= Chok, Gujarat =

Village in Jesar Taluka of Bhavnagar district, Gujarat, India

Chok is a village in Jesar Taluka of Bhavnagar district, Gujarat, India. It is a former petty Rajput princely state.

==History==
Historically, Chok was one of many princely states in Gohelwar prant, under the colonial authority of the Eastern Kathiawar Agency, including a second village and ruled by Sarvaiya Rajput Chieftains. It was situated in the sab-division of the province known as Und Sarvaiya. It was the head-quarters of an Agency thana.

== Geography==
It situated on the south bank of the river Shatrunji and is about ten miles south-south-west of Palitana.
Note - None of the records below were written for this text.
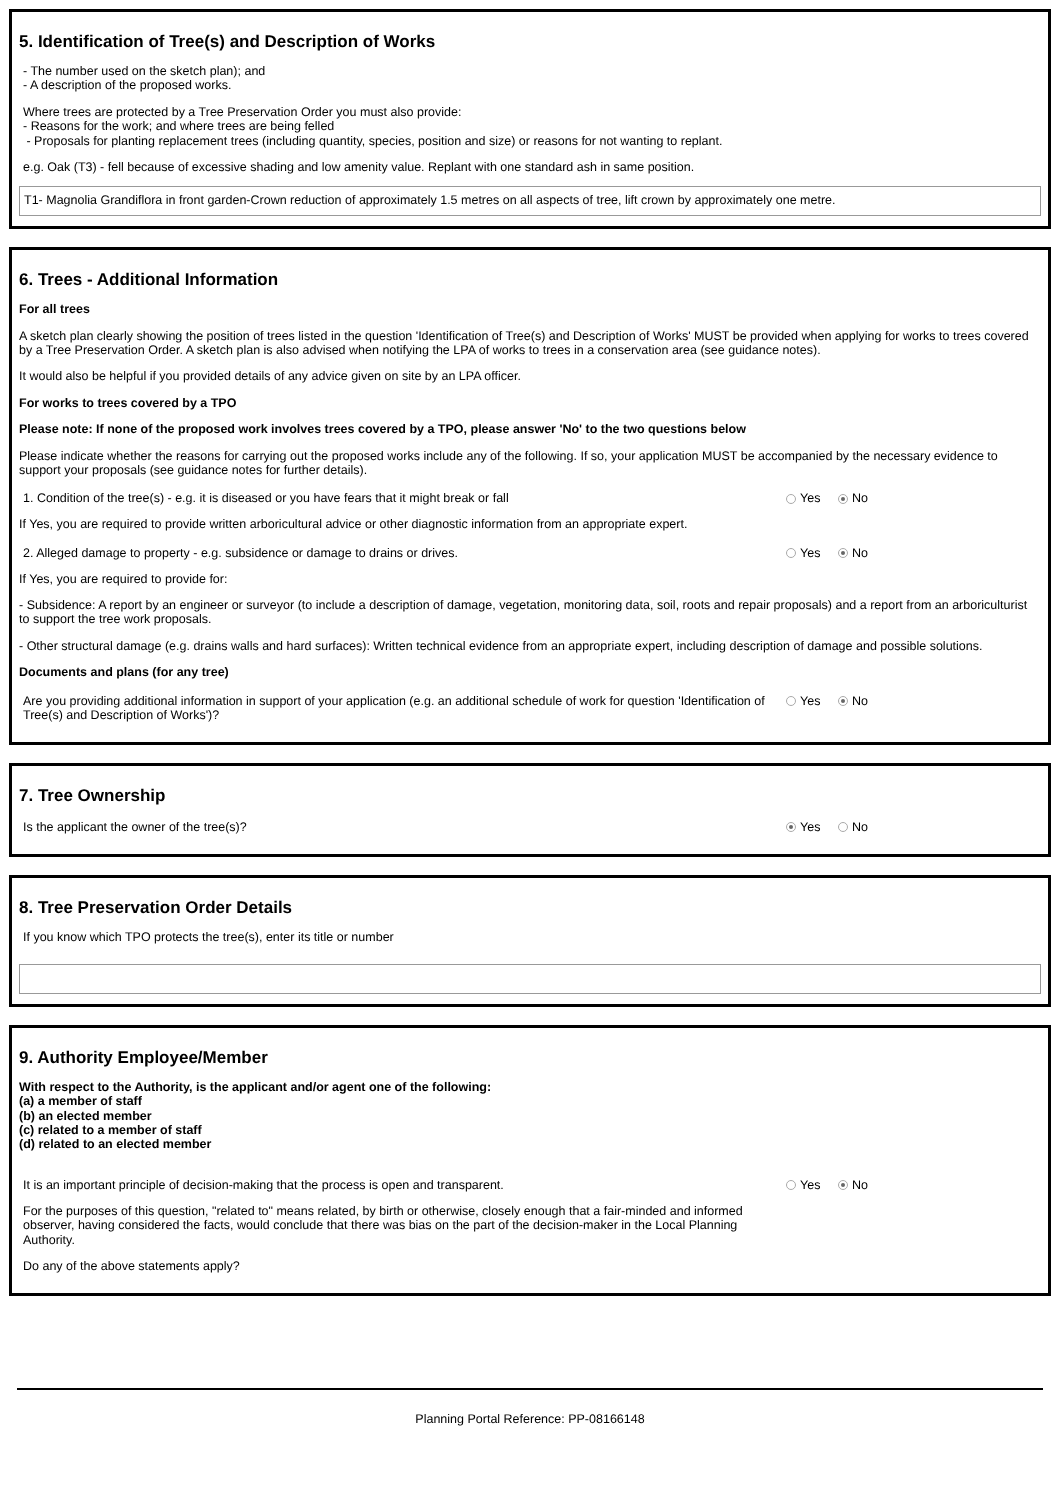5. Identification of Tree(s) and Description of Works
- The number used on the sketch plan); and
- A description of the proposed works.
Where trees are protected by a Tree Preservation Order you must also provide:
- Reasons for the work; and where trees are being felled
- Proposals for planting replacement trees (including quantity, species, position and size) or reasons for not wanting to replant.
e.g. Oak (T3) - fell because of excessive shading and low amenity value. Replant with one standard ash in same position.
T1- Magnolia Grandiflora in front garden-Crown reduction of approximately 1.5 metres on all aspects of tree, lift crown by approximately one metre.
6. Trees - Additional Information
For all trees
A sketch plan clearly showing the position of trees listed in the question 'Identification of Tree(s) and Description of Works' MUST be provided when applying for works to trees covered by a Tree Preservation Order. A sketch plan is also advised when notifying the LPA of works to trees in a conservation area (see guidance notes).
It would also be helpful if you provided details of any advice given on site by an LPA officer.
For works to trees covered by a TPO
Please note: If none of the proposed work involves trees covered by a TPO, please answer 'No' to the two questions below
Please indicate whether the reasons for carrying out the proposed works include any of the following. If so, your application MUST be accompanied by the necessary evidence to support your proposals (see guidance notes for further details).
1. Condition of the tree(s) - e.g. it is diseased or you have fears that it might break or fall Yes No
If Yes, you are required to provide written arboricultural advice or other diagnostic information from an appropriate expert.
2. Alleged damage to property - e.g. subsidence or damage to drains or drives. Yes No
If Yes, you are required to provide for:
- Subsidence: A report by an engineer or surveyor (to include a description of damage, vegetation, monitoring data, soil, roots and repair proposals) and a report from an arboriculturist to support the tree work proposals.
- Other structural damage (e.g. drains walls and hard surfaces): Written technical evidence from an appropriate expert, including description of damage and possible solutions.
Documents and plans (for any tree)
Are you providing additional information in support of your application (e.g. an additional schedule of work for question 'Identification of Tree(s) and Description of Works')?
Yes No
7. Tree Ownership
Is the applicant the owner of the tree(s)? Yes No
8. Tree Preservation Order Details
If you know which TPO protects the tree(s), enter its title or number
9. Authority Employee/Member
With respect to the Authority, is the applicant and/or agent one of the following:
(a) a member of staff
(b) an elected member
(c) related to a member of staff
(d) related to an elected member
It is an important principle of decision-making that the process is open and transparent. Yes No
For the purposes of this question, "related to" means related, by birth or otherwise, closely enough that a fair-minded and informed observer, having considered the facts, would conclude that there was bias on the part of the decision-maker in the Local Planning Authority.
Do any of the above statements apply?
Planning Portal Reference: PP-08166148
Immediately opposite to Chok on the opposite side of the river is the Lonch hill, 1426 feet high, called in Jain literature Hastagiri. The Kamlo hill over Boda-no-nes is three miles distant to the south-east. It is called Kadambgiri in the Jain annals and is 1330 feet high and is surmounted by a small temple.

==Demographics==
The population of which according to census of 1872 was 1163 and according to that of 1881 1264 souls. In 1901, it had population 1,213, yielding a state revenue of 6,800 Rupees (nearly all from land), paying a tribute of 417 Rupees, to the Gaekwar Baroda State and Junagadh State.